The image of the starving artist in a garret comes from Scènes de la vie de bohème, a work by the writer Henri Murger published in 1851. Turned into a play and performed with great success at the Théâtre des Variétés, two operas followed: La bohème by Giacomo Puccini (1896) and La bohème by Ruggero Leoncavallo (1897). Art imitating life.
Marcel Leprin (1891-1933) was born in Cannes and brought up in Marseilles. After the First World War, he went to Paris where he wandered for a few days around Montmartre. Penniless and in a state of despair, the locksmith Achille Depoilly found him seated on a bench in the place du Tertre, half-starved and numb with cold.
The locksmith told him to come with him to the bistro Mère Catherine, where he was going with his wife and friends. A bowl of hot soup, a plate of boiled beef and a bottle of red wine (what else?) revived the unknown man from the South. Leprin told them, “I am a painter. Having heard of Montmartre from my friend, the sculptor André Verdilhan, whose brother, Mathieu, also a painter, used to live here, I wanted to work in the same place, but bad luck laid me low. I have absolutely nothing.”
The painter André Utter (1886-1948) was dining there that night. He heard the stranger’s story and immediately passed a hat round to collect some money. Utter found a hotel for Leprin and the next day brought him canvas and paints.
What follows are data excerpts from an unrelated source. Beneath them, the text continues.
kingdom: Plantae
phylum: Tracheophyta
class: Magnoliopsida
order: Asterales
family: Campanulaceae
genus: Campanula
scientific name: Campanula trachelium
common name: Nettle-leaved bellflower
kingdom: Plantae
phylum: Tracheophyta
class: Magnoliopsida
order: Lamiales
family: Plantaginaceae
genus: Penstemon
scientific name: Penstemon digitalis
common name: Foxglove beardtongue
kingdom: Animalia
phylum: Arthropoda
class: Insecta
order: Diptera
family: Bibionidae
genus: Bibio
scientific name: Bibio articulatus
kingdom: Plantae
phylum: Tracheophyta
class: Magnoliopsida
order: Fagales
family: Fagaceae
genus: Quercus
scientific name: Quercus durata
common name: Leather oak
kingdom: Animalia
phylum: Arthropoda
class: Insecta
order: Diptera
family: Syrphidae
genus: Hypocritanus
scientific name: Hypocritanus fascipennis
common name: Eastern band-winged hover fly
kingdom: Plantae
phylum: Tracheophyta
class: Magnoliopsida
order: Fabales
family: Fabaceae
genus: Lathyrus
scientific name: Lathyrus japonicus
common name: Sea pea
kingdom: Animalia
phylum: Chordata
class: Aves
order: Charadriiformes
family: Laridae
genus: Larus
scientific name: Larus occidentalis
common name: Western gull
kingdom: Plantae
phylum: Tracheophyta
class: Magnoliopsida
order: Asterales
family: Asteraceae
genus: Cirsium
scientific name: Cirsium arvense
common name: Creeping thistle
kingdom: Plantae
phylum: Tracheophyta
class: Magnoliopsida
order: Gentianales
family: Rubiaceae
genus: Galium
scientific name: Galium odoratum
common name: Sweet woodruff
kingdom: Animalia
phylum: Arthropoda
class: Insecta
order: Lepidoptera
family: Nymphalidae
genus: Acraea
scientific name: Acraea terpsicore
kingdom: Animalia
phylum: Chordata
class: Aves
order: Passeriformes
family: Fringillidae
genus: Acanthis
The poet Jean Vertex, who was also present that evening, described the scene: “At the next table, a dozen artists seated around Utter heard the conversation. It was like the twelve apostles gathered together at the temple of Mère Catherine.”
In a building that previously served as the church presbytery of Saint-Pierre de Montmartre, the Mère Catherine restaurant on Montmartre’s Place du Tertre was established in 1793. It is one of the city’s most historic eating places. During the French Revolution, Georges Danton met his supporters there, where he is supposed to have written the words “Eat, drink and be merry for tomorrow we may die” (a conflation of two biblical sayings from Ecclesiastes). A plaque at the entrance also recounts that the word “bistro” was coined here when, on 30 March 1814, a group of Russian soldiers asked for drinks “bystro” (the Russian for “quickly”).
Marcel Leprin was an orphan brought up by the Don Bosco Salesian monks, who noticed his gift for drawing and lithography. Leprin fancied taking up bullfighting in Barcelona, but was called up to serve in the First World War, which he somehow survived. After moving to Montmartre, he lived by selling paintings and pastel drawings to tourists. In 1924 he signed an exclusive contract with Henri Bureau, a picture-framer living in Montmartre, who promoted his works. In 1926 Leprin travelled across France, painting numerous landscapes and village views.
Despite considerable success at two exhibitions at the Druet gallery in 1928 and 1931, Leprin remained a solitary and depressive individual. He sought refuge in drink and drugs and died prematurely in 1933. He left some 700 paintings reflecting his different moods and styles. The Marseilles period is largely made up of large decorative paintings; the Montmartre period is quite dark and commercial; and the period of his travels – reminiscent of Sisley and Pissarro – more warm and creative.
Today, Leprin’s paintings can be found at the Musée d’art moderne de la Ville de Paris, the Musée Carnavalet, and the Musée de Montmartre – all in Paris – and in Switzerland at the Petit Palais de Genève. Well worth seeking out.